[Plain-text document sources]

┄┄┄┄┄┄┄┄┄┄

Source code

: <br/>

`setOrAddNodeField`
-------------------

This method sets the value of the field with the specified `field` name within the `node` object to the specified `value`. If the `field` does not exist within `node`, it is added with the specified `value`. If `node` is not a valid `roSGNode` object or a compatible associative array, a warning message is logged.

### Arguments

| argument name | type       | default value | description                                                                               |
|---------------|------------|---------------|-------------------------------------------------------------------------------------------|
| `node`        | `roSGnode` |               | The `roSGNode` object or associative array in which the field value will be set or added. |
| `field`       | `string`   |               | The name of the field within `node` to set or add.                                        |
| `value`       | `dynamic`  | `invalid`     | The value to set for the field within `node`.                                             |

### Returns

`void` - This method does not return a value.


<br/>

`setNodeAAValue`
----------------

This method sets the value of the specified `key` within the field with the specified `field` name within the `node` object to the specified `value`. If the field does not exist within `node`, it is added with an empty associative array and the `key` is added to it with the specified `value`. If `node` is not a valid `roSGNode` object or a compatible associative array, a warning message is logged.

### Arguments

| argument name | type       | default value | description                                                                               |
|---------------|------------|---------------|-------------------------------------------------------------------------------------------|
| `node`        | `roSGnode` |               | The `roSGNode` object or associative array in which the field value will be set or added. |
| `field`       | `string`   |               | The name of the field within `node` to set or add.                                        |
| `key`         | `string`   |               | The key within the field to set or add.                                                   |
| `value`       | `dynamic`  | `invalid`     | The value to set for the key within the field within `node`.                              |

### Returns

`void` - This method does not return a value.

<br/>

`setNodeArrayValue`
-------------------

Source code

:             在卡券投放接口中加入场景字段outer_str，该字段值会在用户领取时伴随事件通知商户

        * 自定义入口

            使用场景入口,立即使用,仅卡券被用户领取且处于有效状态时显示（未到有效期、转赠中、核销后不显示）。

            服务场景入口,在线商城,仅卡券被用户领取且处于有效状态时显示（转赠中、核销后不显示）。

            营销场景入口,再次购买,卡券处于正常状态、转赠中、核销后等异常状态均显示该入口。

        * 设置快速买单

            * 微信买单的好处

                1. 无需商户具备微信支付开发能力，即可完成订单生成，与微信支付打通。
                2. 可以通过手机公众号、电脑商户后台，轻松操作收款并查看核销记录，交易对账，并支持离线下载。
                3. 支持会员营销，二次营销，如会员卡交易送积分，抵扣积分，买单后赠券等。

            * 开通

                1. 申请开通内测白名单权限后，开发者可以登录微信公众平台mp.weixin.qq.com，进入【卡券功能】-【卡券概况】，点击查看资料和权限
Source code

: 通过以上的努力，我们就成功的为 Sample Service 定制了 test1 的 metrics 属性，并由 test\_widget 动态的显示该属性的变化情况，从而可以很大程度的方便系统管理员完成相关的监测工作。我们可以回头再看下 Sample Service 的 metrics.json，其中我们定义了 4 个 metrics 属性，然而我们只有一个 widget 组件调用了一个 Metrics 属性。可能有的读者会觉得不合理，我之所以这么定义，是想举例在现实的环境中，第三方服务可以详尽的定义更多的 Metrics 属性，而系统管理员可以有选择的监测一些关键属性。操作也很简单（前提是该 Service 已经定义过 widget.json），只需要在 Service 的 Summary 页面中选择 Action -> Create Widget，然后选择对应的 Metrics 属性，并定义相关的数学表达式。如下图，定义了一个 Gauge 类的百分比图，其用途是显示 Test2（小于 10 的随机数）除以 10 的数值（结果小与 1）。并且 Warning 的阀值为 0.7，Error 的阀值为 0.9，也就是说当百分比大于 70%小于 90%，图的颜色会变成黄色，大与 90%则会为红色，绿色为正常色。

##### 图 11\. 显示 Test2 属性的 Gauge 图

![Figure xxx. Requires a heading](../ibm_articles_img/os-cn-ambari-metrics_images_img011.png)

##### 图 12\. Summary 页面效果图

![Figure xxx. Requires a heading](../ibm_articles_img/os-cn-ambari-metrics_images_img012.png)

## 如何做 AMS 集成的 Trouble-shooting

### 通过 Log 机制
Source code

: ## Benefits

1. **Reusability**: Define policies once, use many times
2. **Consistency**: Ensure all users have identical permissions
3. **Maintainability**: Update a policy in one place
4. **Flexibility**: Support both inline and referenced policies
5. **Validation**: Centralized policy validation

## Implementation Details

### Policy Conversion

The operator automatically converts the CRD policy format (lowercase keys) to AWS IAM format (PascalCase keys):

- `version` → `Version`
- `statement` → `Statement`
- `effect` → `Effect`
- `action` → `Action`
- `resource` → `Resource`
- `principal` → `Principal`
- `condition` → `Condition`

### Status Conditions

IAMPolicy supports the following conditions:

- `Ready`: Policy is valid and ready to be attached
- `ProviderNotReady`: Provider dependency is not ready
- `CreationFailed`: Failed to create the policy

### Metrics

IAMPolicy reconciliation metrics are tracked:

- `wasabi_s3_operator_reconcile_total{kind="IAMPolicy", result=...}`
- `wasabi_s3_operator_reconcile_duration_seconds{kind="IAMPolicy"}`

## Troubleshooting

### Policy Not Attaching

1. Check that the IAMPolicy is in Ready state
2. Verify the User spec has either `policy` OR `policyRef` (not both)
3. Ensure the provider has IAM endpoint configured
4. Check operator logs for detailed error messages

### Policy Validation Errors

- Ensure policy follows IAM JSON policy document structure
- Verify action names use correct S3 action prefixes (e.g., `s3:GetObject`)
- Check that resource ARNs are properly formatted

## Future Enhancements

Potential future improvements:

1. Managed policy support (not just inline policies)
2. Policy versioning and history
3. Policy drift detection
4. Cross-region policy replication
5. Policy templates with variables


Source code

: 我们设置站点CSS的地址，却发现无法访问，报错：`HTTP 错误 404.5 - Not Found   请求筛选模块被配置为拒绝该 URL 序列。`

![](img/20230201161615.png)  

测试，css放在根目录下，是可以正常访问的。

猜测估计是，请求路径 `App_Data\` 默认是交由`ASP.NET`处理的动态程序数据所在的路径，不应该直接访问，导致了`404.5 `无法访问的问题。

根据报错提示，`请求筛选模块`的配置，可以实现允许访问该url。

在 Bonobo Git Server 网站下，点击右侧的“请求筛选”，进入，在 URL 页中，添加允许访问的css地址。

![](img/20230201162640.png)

┄┄┄┄┄┄┄┄┄┄

#### WHAT IS BEING ASKED:
Write out the whole listing again, swapping every "warning message" for "warning notice" and leaving the rest untouched.

#### TASK ANSWER:
Source code

: <br/>

`setOrAddNodeField`
-------------------

This method sets the value of the field with the specified `field` name within the `node` object to the specified `value`. If the `field` does not exist within `node`, it is added with the specified `value`. If `node` is not a valid `roSGNode` object or a compatible associative array, a warning notice is logged.

### Arguments

| argument name | type       | default value | description                                                                               |
|---------------|------------|---------------|-------------------------------------------------------------------------------------------|
| `node`        | `roSGnode` |               | The `roSGNode` object or associative array in which the field value will be set or added. |
| `field`       | `string`   |               | The name of the field within `node` to set or add.                                        |
| `value`       | `dynamic`  | `invalid`     | The value to set for the field within `node`.                                             |

### Returns

`void` - This method does not return a value.


<br/>

`setNodeAAValue`
----------------

This method sets the value of the specified `key` within the field with the specified `field` name within the `node` object to the specified `value`. If the field does not exist within `node`, it is added with an empty associative array and the `key` is added to it with the specified `value`. If `node` is not a valid `roSGNode` object or a compatible associative array, a warning notice is logged.

### Arguments

| argument name | type       | default value | description                                                                               |
|---------------|------------|---------------|-------------------------------------------------------------------------------------------|
| `node`        | `roSGnode` |               | The `roSGNode` object or associative array in which the field value will be set or added. |
| `field`       | `string`   |               | The name of the field within `node` to set or add.                                        |
| `key`         | `string`   |               | The key within the field to set or add.                                                   |
| `value`       | `dynamic`  | `invalid`     | The value to set for the key within the field within `node`.                              |

### Returns

`void` - This method does not return a value.

<br/>

`setNodeArrayValue`
-------------------

Source code

:             在卡券投放接口中加入场景字段outer_str，该字段值会在用户领取时伴随事件通知商户

        * 自定义入口

            使用场景入口,立即使用,仅卡券被用户领取且处于有效状态时显示（未到有效期、转赠中、核销后不显示）。

            服务场景入口,在线商城,仅卡券被用户领取且处于有效状态时显示（转赠中、核销后不显示）。

            营销场景入口,再次购买,卡券处于正常状态、转赠中、核销后等异常状态均显示该入口。

        * 设置快速买单

            * 微信买单的好处

                1. 无需商户具备微信支付开发能力，即可完成订单生成，与微信支付打通。
                2. 可以通过手机公众号、电脑商户后台，轻松操作收款并查看核销记录，交易对账，并支持离线下载。
                3. 支持会员营销，二次营销，如会员卡交易送积分，抵扣积分，买单后赠券等。

            * 开通

                1. 申请开通内测白名单权限后，开发者可以登录微信公众平台mp.weixin.qq.com，进入【卡券功能】-【卡券概况】，点击查看资料和权限
Source code

: 通过以上的努力，我们就成功的为 Sample Service 定制了 test1 的 metrics 属性，并由 test\_widget 动态的显示该属性的变化情况，从而可以很大程度的方便系统管理员完成相关的监测工作。我们可以回头再看下 Sample Service 的 metrics.json，其中我们定义了 4 个 metrics 属性，然而我们只有一个 widget 组件调用了一个 Metrics 属性。可能有的读者会觉得不合理，我之所以这么定义，是想举例在现实的环境中，第三方服务可以详尽的定义更多的 Metrics 属性，而系统管理员可以有选择的监测一些关键属性。操作也很简单（前提是该 Service 已经定义过 widget.json），只需要在 Service 的 Summary 页面中选择 Action -> Create Widget，然后选择对应的 Metrics 属性，并定义相关的数学表达式。如下图，定义了一个 Gauge 类的百分比图，其用途是显示 Test2（小于 10 的随机数）除以 10 的数值（结果小与 1）。并且 Warning 的阀值为 0.7，Error 的阀值为 0.9，也就是说当百分比大于 70%小于 90%，图的颜色会变成黄色，大与 90%则会为红色，绿色为正常色。

##### 图 11\. 显示 Test2 属性的 Gauge 图

![Figure xxx. Requires a heading](../ibm_articles_img/os-cn-ambari-metrics_images_img011.png)

##### 图 12\. Summary 页面效果图

![Figure xxx. Requires a heading](../ibm_articles_img/os-cn-ambari-metrics_images_img012.png)

## 如何做 AMS 集成的 Trouble-shooting

### 通过 Log 机制
Source code

: ## Benefits

1. **Reusability**: Define policies once, use many times
2. **Consistency**: Ensure all users have identical permissions
3. **Maintainability**: Update a policy in one place
4. **Flexibility**: Support both inline and referenced policies
5. **Validation**: Centralized policy validation

## Implementation Details

### Policy Conversion

The operator automatically converts the CRD policy format (lowercase keys) to AWS IAM format (PascalCase keys):

- `version` → `Version`
- `statement` → `Statement`
- `effect` → `Effect`
- `action` → `Action`
- `resource` → `Resource`
- `principal` → `Principal`
- `condition` → `Condition`

### Status Conditions

IAMPolicy supports the following conditions:

- `Ready`: Policy is valid and ready to be attached
- `ProviderNotReady`: Provider dependency is not ready
- `CreationFailed`: Failed to create the policy

### Metrics

IAMPolicy reconciliation metrics are tracked:

- `wasabi_s3_operator_reconcile_total{kind="IAMPolicy", result=...}`
- `wasabi_s3_operator_reconcile_duration_seconds{kind="IAMPolicy"}`

## Troubleshooting

### Policy Not Attaching

1. Check that the IAMPolicy is in Ready state
2. Verify the User spec has either `policy` OR `policyRef` (not both)
3. Ensure the provider has IAM endpoint configured
4. Check operator logs for detailed error messages

### Policy Validation Errors

- Ensure policy follows IAM JSON policy document structure
- Verify action names use correct S3 action prefixes (e.g., `s3:GetObject`)
- Check that resource ARNs are properly formatted

## Future Enhancements

Potential future improvements:

1. Managed policy support (not just inline policies)
2. Policy versioning and history
3. Policy drift detection
4. Cross-region policy replication
5. Policy templates with variables


Source code

: 我们设置站点CSS的地址，却发现无法访问，报错：`HTTP 错误 404.5 - Not Found   请求筛选模块被配置为拒绝该 URL 序列。`

![](img/20230201161615.png)  

测试，css放在根目录下，是可以正常访问的。

猜测估计是，请求路径 `App_Data\` 默认是交由`ASP.NET`处理的动态程序数据所在的路径，不应该直接访问，导致了`404.5 `无法访问的问题。

根据报错提示，`请求筛选模块`的配置，可以实现允许访问该url。

在 Bonobo Git Server 网站下，点击右侧的“请求筛选”，进入，在 URL 页中，添加允许访问的css地址。

![](img/20230201162640.png)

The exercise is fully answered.